By Lisa Coleman
This quarter, Network Appliance's alliance with Veritas will yield integrated products targeting data life-cycle management (DLM) and regulatory compliance as the result of an expanded partnership announced last August. Later in the year, the two companies plan to release an integrated disk-based backup system.
The partnership will allow Veritas to continue to build its DLM (also known as information life-cycle management, or ILM) strategy.
"Veritas is becoming more important in the full spectrum of life-cycle management as opposed to just backup, which means they need to be able to put stuff in the middle, and that's where the NetApp gear comes into play," says Steve Duplessie, founder and senior analyst at the Enterprise Storage Group.
Instead of writing data to tape drives, Veritas can now manage and write data to the NearStore system along its path, says Duplessie. "There's a lot of overlap in NetApp and Veritas environments, so product integration will make it easier on end users."
The first piece of the expanded partnership will be Veritas' Data Lifecycle Manager 5.0 integrated with Network Appliance's SnapLock software, which enables write-once disk-based storage.
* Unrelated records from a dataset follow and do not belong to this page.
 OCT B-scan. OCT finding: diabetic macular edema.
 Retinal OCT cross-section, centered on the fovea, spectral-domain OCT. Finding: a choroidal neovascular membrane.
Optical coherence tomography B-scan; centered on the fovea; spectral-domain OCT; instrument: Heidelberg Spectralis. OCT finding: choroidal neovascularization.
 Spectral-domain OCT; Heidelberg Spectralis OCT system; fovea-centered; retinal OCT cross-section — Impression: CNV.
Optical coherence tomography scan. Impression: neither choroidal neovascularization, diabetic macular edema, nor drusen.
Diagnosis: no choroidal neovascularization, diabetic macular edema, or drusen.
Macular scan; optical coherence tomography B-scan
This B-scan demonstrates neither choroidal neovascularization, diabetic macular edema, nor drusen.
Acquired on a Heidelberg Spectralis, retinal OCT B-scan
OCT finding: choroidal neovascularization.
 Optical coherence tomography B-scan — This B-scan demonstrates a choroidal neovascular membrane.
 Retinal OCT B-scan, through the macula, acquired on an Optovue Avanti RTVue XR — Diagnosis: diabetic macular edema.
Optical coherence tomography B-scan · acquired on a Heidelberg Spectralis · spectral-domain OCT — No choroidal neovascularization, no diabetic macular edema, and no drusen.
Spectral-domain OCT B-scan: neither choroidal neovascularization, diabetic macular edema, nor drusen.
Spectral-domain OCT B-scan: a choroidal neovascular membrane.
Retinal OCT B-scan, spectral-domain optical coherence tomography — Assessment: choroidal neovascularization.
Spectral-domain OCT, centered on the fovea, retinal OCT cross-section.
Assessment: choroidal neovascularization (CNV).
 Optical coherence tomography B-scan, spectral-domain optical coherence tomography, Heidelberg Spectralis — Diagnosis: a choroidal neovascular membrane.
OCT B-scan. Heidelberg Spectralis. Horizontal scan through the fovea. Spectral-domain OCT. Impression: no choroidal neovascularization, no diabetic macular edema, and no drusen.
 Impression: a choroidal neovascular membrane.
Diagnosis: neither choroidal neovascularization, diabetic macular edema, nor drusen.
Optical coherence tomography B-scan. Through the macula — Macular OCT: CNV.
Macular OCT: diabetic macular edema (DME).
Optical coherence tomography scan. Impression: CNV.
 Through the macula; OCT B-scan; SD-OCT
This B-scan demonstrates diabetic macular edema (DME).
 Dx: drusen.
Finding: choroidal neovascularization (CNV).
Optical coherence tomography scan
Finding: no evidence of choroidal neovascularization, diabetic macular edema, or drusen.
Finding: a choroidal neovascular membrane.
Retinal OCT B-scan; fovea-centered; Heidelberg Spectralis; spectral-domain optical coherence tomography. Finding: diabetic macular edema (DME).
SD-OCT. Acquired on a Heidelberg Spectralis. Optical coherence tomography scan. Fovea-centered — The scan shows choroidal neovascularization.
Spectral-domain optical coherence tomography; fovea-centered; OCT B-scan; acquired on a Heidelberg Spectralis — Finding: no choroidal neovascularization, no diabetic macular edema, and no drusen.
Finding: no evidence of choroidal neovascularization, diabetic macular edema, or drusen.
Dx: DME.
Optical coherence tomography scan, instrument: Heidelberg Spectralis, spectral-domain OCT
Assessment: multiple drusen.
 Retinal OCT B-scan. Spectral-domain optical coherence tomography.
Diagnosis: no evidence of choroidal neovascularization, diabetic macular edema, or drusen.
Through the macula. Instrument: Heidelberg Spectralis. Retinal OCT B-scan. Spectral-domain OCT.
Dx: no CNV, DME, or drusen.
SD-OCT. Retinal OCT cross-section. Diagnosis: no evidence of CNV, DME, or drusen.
SnapLock "locks down" a volume so that it cannot be altered. It also enables retention dates, automatic expirations, and other features for regulatory compliance. Meanwhile, DLM 5.0 will enable policy-based migration to and from NetApp's fabric-attached storage (FAS) devices, NearStore appliances, and heterogeneous servers.
"That solution will allow users to protect, archive, organize, and manage data based on the need for regulatory archives," says Robert Soderbery, vice president of business development at Veritas. DLM 5.0 and SnapLock integration will be available in March.
Expected in the second half of the year will be integration of Veritas' NetBackup 5.0 with Network Appliance's SnapVault software. SnapVault enables centralized disk-based backup for heterogeneous storage.
NetBackup 5.0 will provide a single management interface for heterogeneous environments, incorporating both SnapVault for filer-to-filer protection as well as Windows and Unix host systems and applications using NearStore for disk-based backup and recovery.
"The real advantage for disk-based solutions is speed—particularly recovery speed," says Patrick Rogers, vice president of partners and alliances at Network Appliance. "Users will be able do that seamlessly in their existing backup environments, enabling transparent introduction of disk-based solutions," says Rogers.
The backup integration will also use Veritas' NetBackup Advanced Client and Oracle Agent for online disk-based backup of Oracle databases running on Network Appliance storage. Users will be able to rapidly detect and restore corrupted or damaged parts of an Oracle database without restoring the entire database.
Network Appliance will resell Veritas' DLM 5.0 and NetBackup as part of its integrated solutions.